--- SECTION DU DOCUMENT ---
——————

Des anticorps du lupus pourraient être utilisés pour combattre le cancer, a découvert une équipe de chercheurs américains.

Ces résultats expliquent pourquoi les victimes de cette maladie auto-immune - dans laquelle le système immunitaire attaque les cellules saines du corps - ont un risque moins élevé de développer certains cancers, notamment ceux du sein et des ovaires. Le lupus touche de 4000 à 8000 Québécois.

«Les résultats sont très excitants, particulièrement pour les cancers impliquant des défauts dans les gènes BRCA-1 et 2», explique Peter Glazer, généticien de l'Université Yale et auteur principal de l'étude publiée à la fin du mois d'octobre dans la revue Science Translational Medicine. «Nous devons encore faire des tests de toxicité sur la souris avant de passer à l'expérimentation humaine, mais c'est inespéré. Nous pensions nous servir de ces anticorps pour apporter dans les tumeurs des médicaments de chimiothérapie. Mais il semble que la simple présence de ces anticorps inhibe la réparation, par les cellules cancéreuses, des dommages causés par la radiothérapie et la chimiothérapie.»

——————

--- LIGNES RÉPERTORIÉES ---
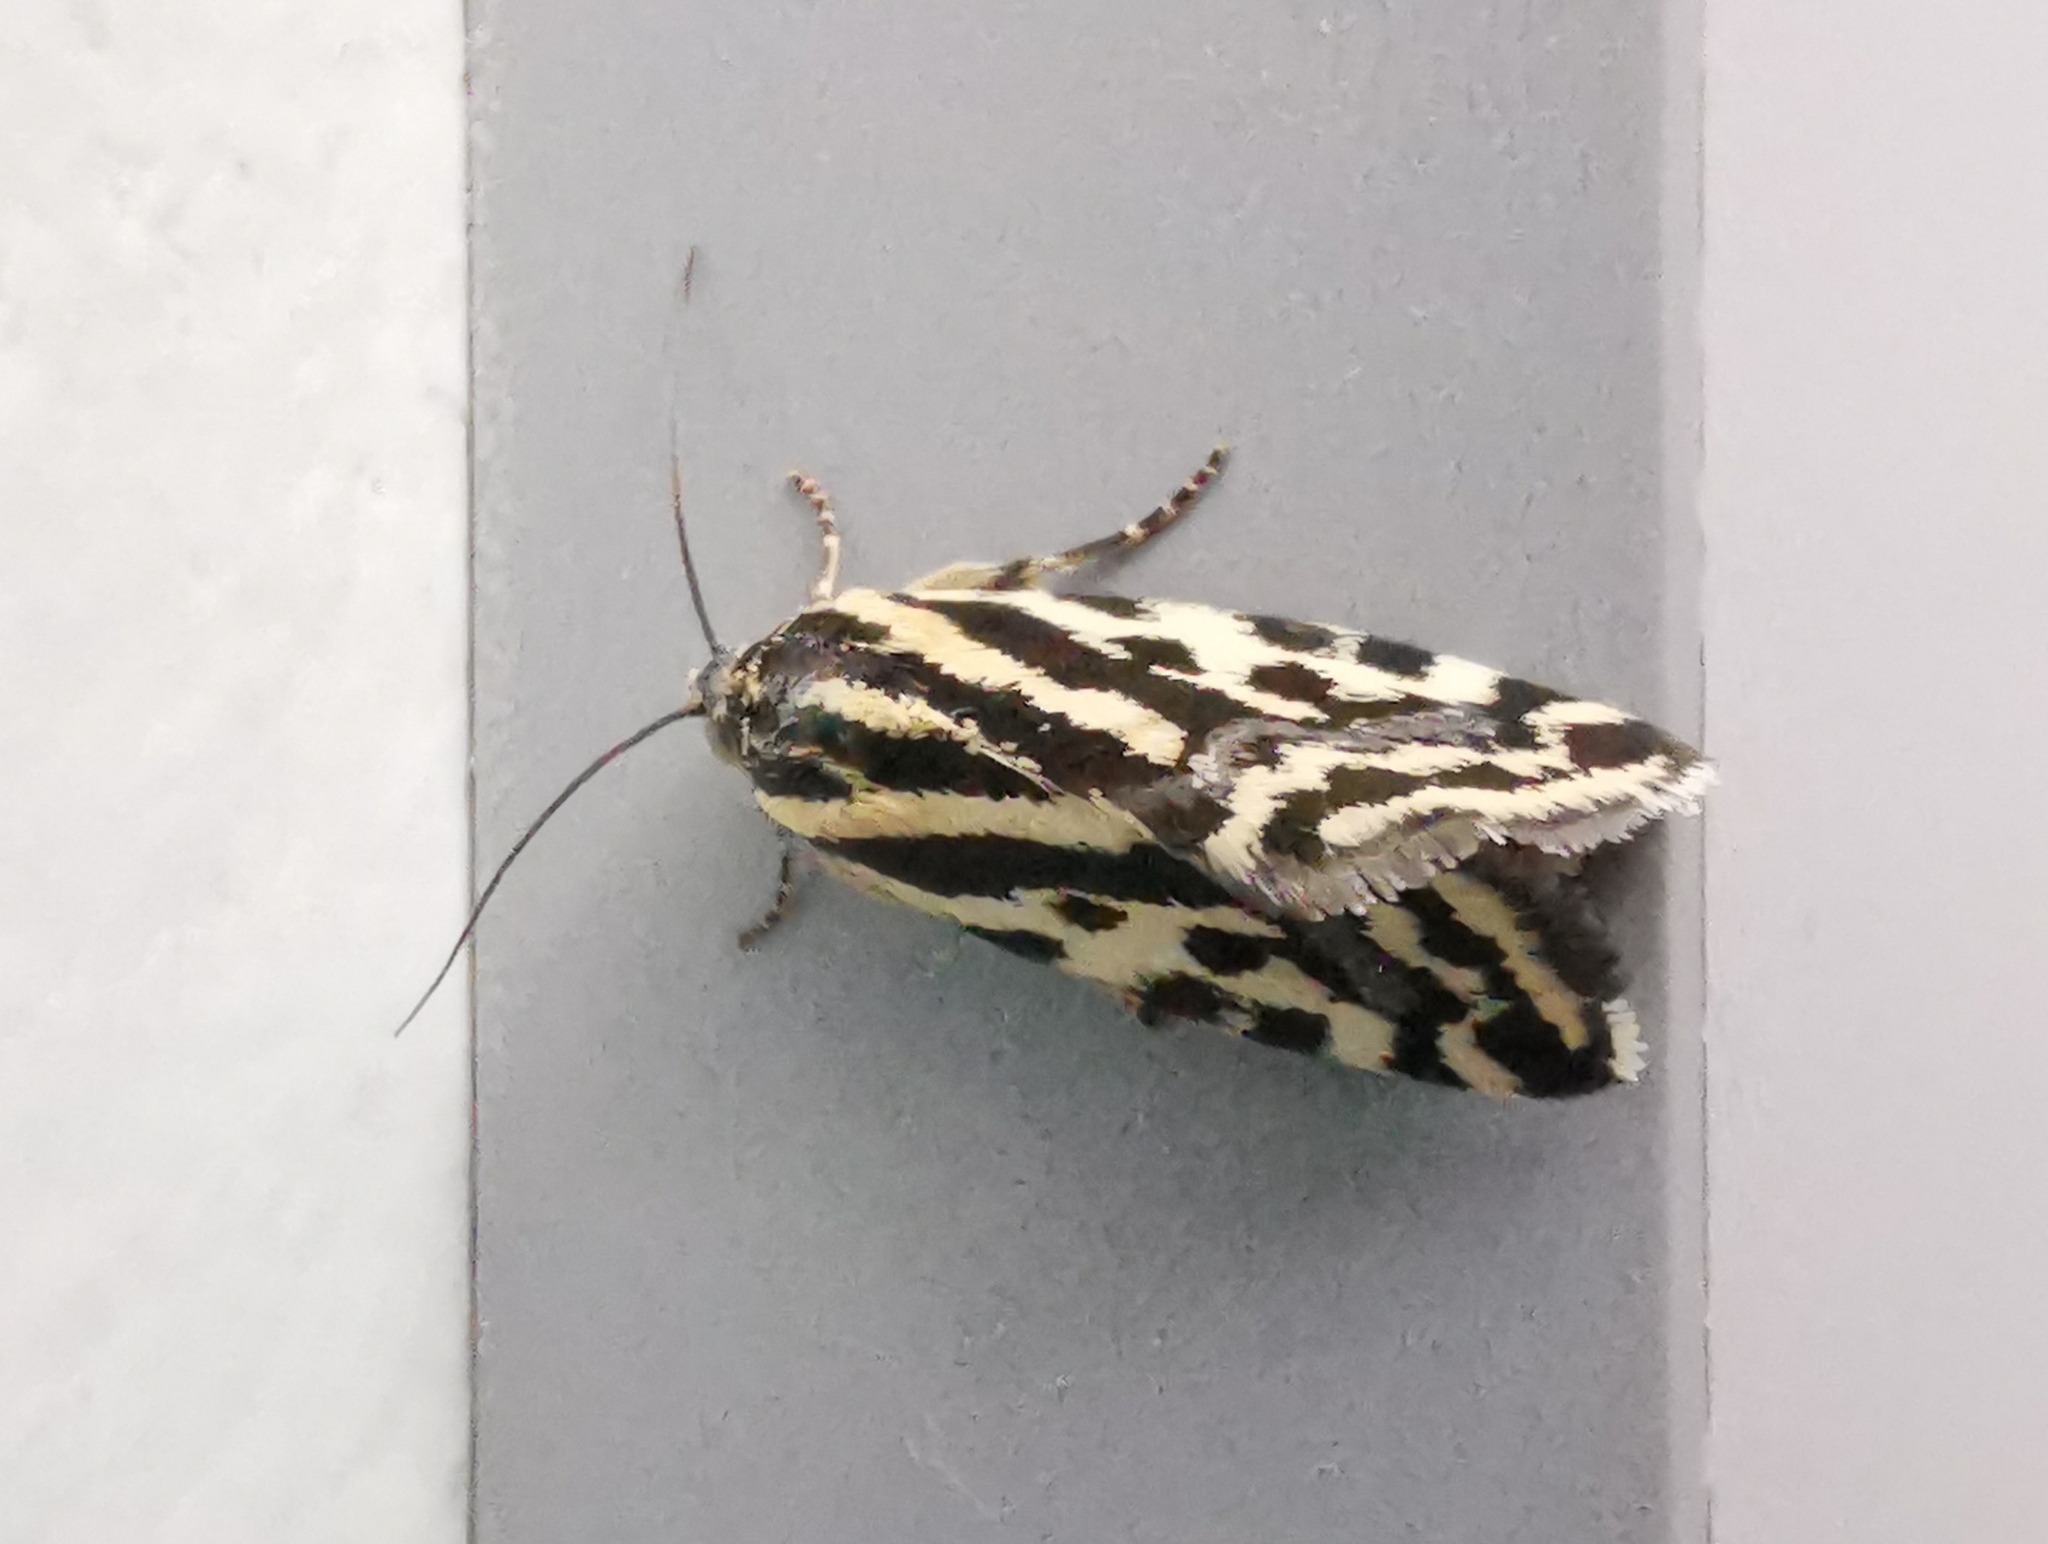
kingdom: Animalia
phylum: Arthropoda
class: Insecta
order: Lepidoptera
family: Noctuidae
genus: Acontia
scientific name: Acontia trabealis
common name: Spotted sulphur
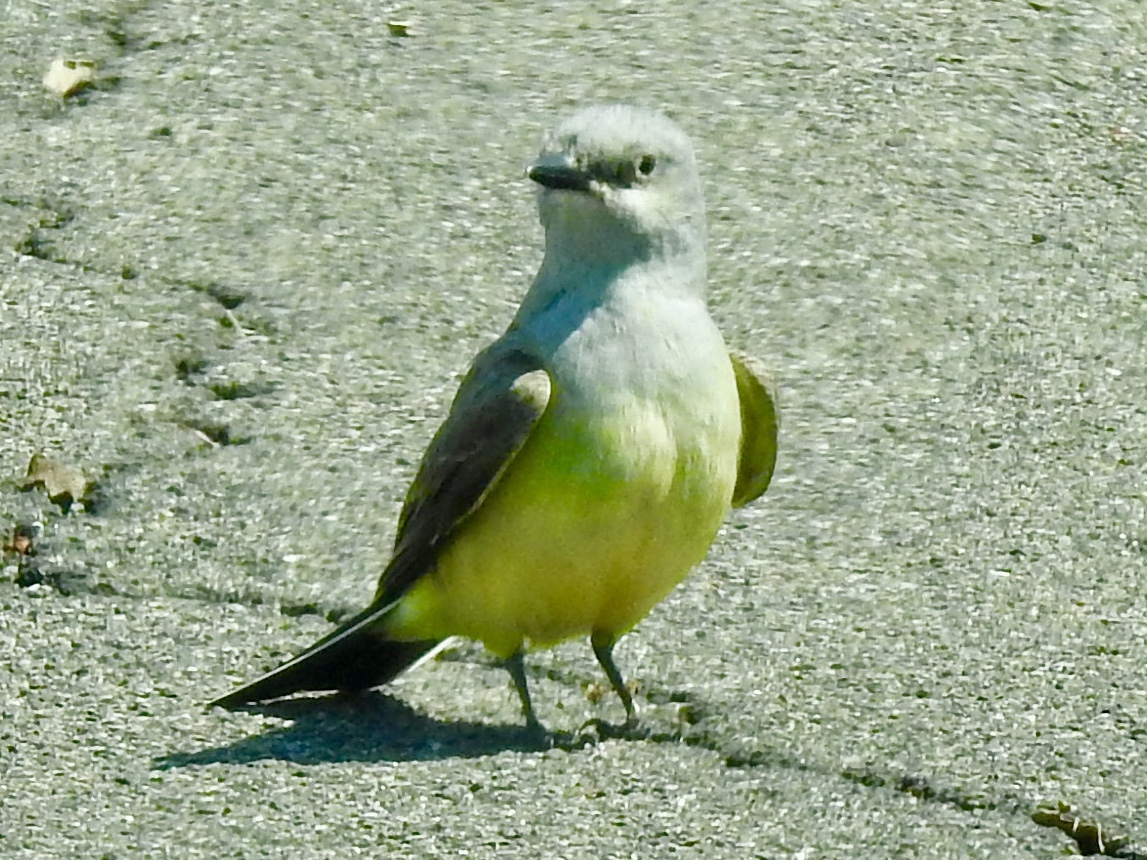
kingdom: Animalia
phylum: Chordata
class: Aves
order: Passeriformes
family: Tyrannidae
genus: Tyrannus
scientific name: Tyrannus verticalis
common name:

——————

--- VOTRE OBJECTIF ---
Recopiez à l'identique le passage du texte sur les anticorps du lupus, de « Ces résultats expliquent » jusqu'à « à 8000 Québécois. » inclus.

--- RÉPONSE CI-DESSOUS ---
Ces résultats expliquent pourquoi les victimes de cette maladie auto-immune - dans laquelle le système immunitaire attaque les cellules saines du corps - ont un risque moins élevé de développer certains cancers, notamment ceux du sein et des ovaires. Le lupus touche de 4000 à 8000 Québécois.